Title page for ETD etd-07312006-124855

Type of Document Dissertation
Author Moisan, Allison E.
Author's Email Address amoisa1@lsu.edu
URN etd-07312006-124855
Title Preservation of Gametes Using Vitrification and Dehydration
Degree Doctor of Philosophy (Ph.D.)
Department Animal Science (Animal, Dairy, & Poultry Sciences)
Advisory Committee
Advisor Name Title
Robert Godke Committee Chair
John Lynn Committee Member
Kennith Bondioli Committee Member
Stanley Leibo Committee Member
Jill Johnson Dean's Representative
  • feline cryopreservation
  • bovine cryopreservation
  • sperm dehydration
  • oocyte vitrification
  • freeze-dried sperm
Date of Defense 2006-03-20
Availability unrestricted
Of the 36 species of felines in the world, all except the domestic cat are listed as endangered or threatened. To preserve the genetic diversity of felines and other species, genome resource banks have been established. Due to limited availability of germ cells for research, studies must use models to optimize the techniques before they are applied to endangered species. In this study, preservation of oocytes and spermatozoa was examined using the bovine as a model for felines. In the first series of experiments, bovine and feline oocytes were dehydrated, vitrified, warmed and cultured to assess their ability to undergo embryonic development using a choline-based medium (CJ2) for vitrification and warming solutions preparation as well as the standard sodium based media. In the second series of experiments, feline spermatozoa were dehydrated using air- and freeze-drying as alternative methods to standard cryopreservation. Assessment was done by examining embryonic development after intracytoplasmic sperm injection (ICSI) and DNA integrity of the dehydrated spermatozoa using the comet assay. In the second series of experiments, bovine and feline oocytes behaved osmotically in response to increasingly concentrated solutions. However, vitrified-warmed bovine oocytes had significantly higher cleavage and blastocyst rates compared with their feline counterparts and development using CJ2 medium was similar to the standard media used for cattle but was detrimental to feline oocytes. In the third experiment, cleavage and blastocyst development of feline oocytes injected with cat spermatozoa preserved using air- and freeze-drying was observed.
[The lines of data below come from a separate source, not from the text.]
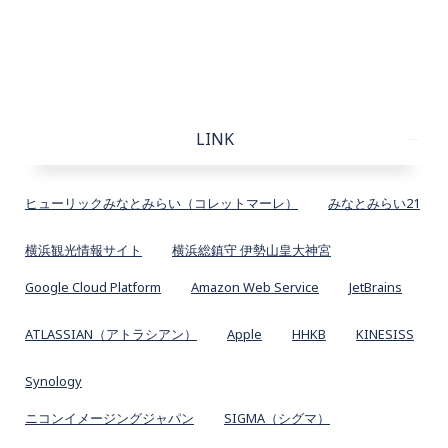
LINK
ヒューリックみなとみらい（コレットマーレ）
みなとみらい21
横浜観光情報サイト
横浜総鎮守 伊勢山皇大神宮
Google Cloud Platform
Amazon Web Service
JetBrains
ATLASSIAN（アトラシアン）
Apple
HHKB
KINESISS
Synology
ニコンイメージングジャパン
SIGMA（シグマ）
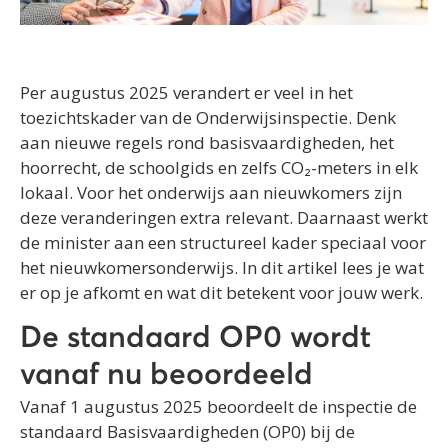
Per augustus 2025 verandert er veel in het
toezichtskader van de Onderwijsinspectie. Denk
aan nieuwe regels rond basisvaardigheden, het
hoorrecht, de schoolgids en zelfs CO₂-meters in elk
lokaal. Voor het onderwijs aan nieuwkomers zijn
deze veranderingen extra relevant. Daarnaast werkt
de minister aan een structureel kader speciaal voor
het nieuwkomersonderwijs. In dit artikel lees je wat
er op je afkomt en wat dit betekent voor jouw werk.
De standaard OP0 wordt
vanaf nu beoordeeld
Vanaf 1 augustus 2025 beoordeelt de inspectie de
standaard Basisvaardigheden (OP0) bij de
Also, exposure to the dehydration solution and vitrification did not induce DNA damage but the process of freeze-drying did have significantly higher levels compared with controls. Air-dried sperm did not decondense. In conclusion, the use of bovine oocytes as a model for feline oocytes was successful. Both bovine and feline oocytes responded similarly to dehydration and vitrification, except when processed using CJ2 medium. Furthermore, feline spermatozoa can be preserved using dehydration as demonstrated by their ability to produce blastocysts. This study has encouraging results for germ cell preservation. However, the efficiency of these procedures must be improved before they can be used as alternative methods of preservation in endangered species.